Dataset content:
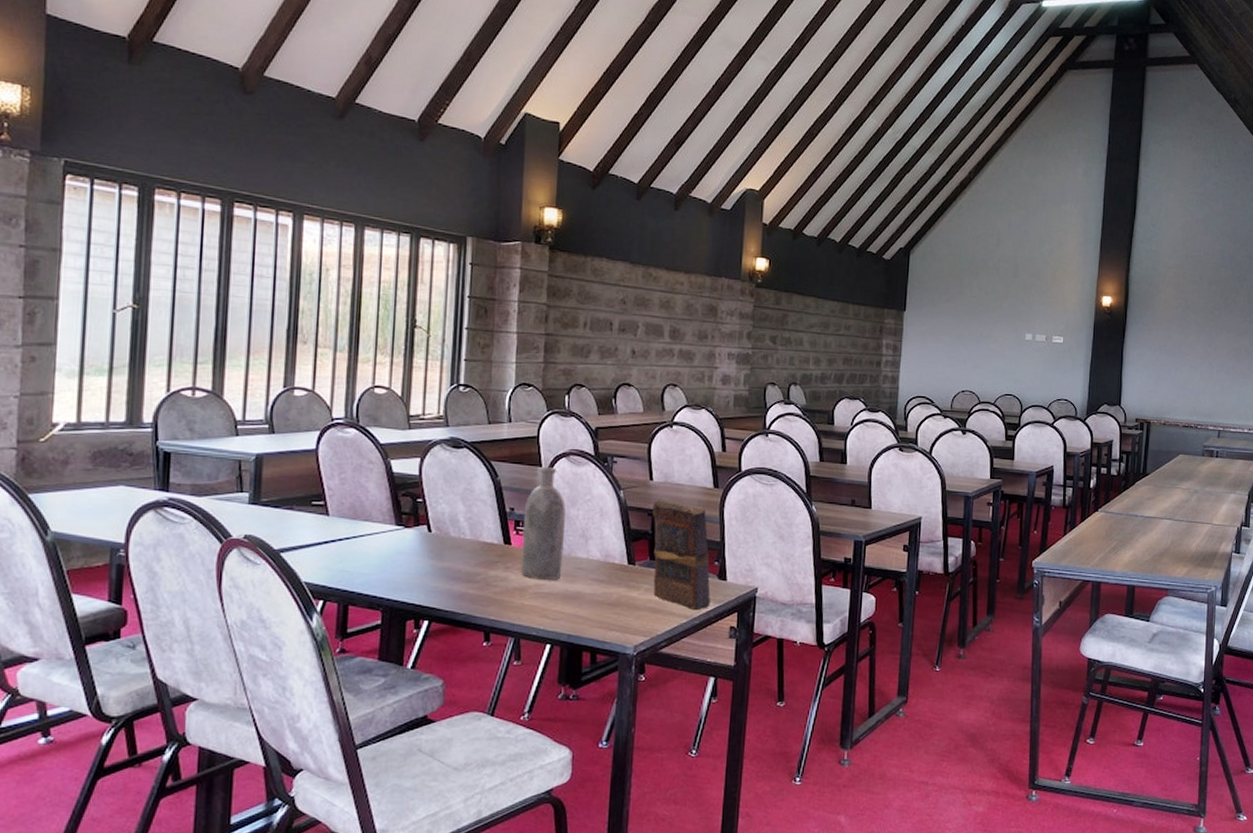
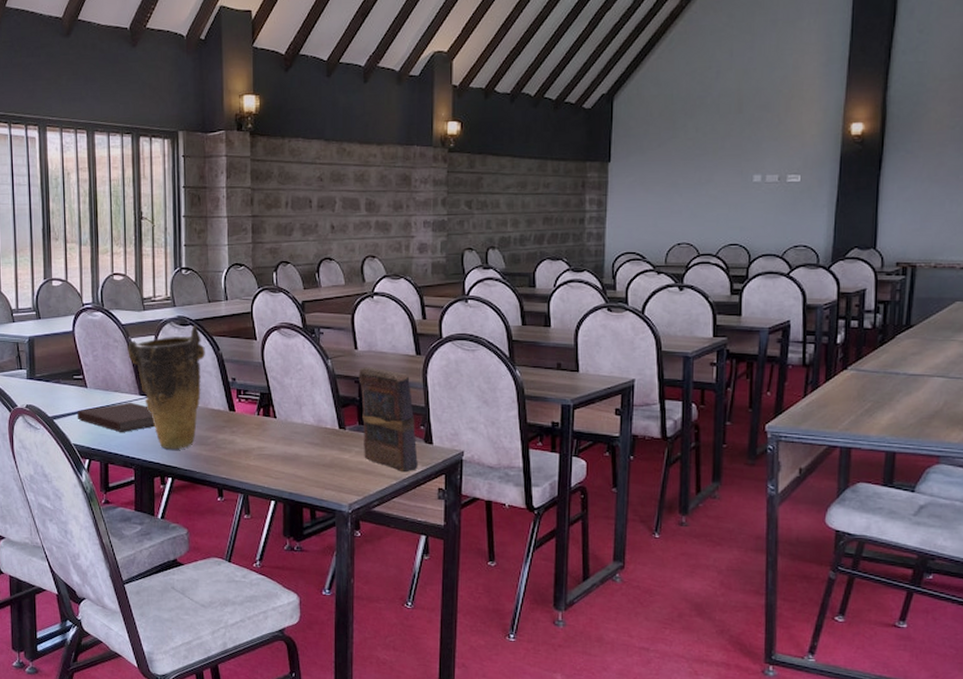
notebook: none [312,533,412,568] -> present [77,402,155,432]
vase: none [385,448,481,588] -> present [128,325,205,450]
bottle: present [520,467,566,580] -> none [244,340,281,443]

What to do: Output, unchanged, the lines from the line with "vase: none [385,448,481,588]" through the final line of the material.

Finished exercise:
vase: none [385,448,481,588] -> present [128,325,205,450]
bottle: present [520,467,566,580] -> none [244,340,281,443]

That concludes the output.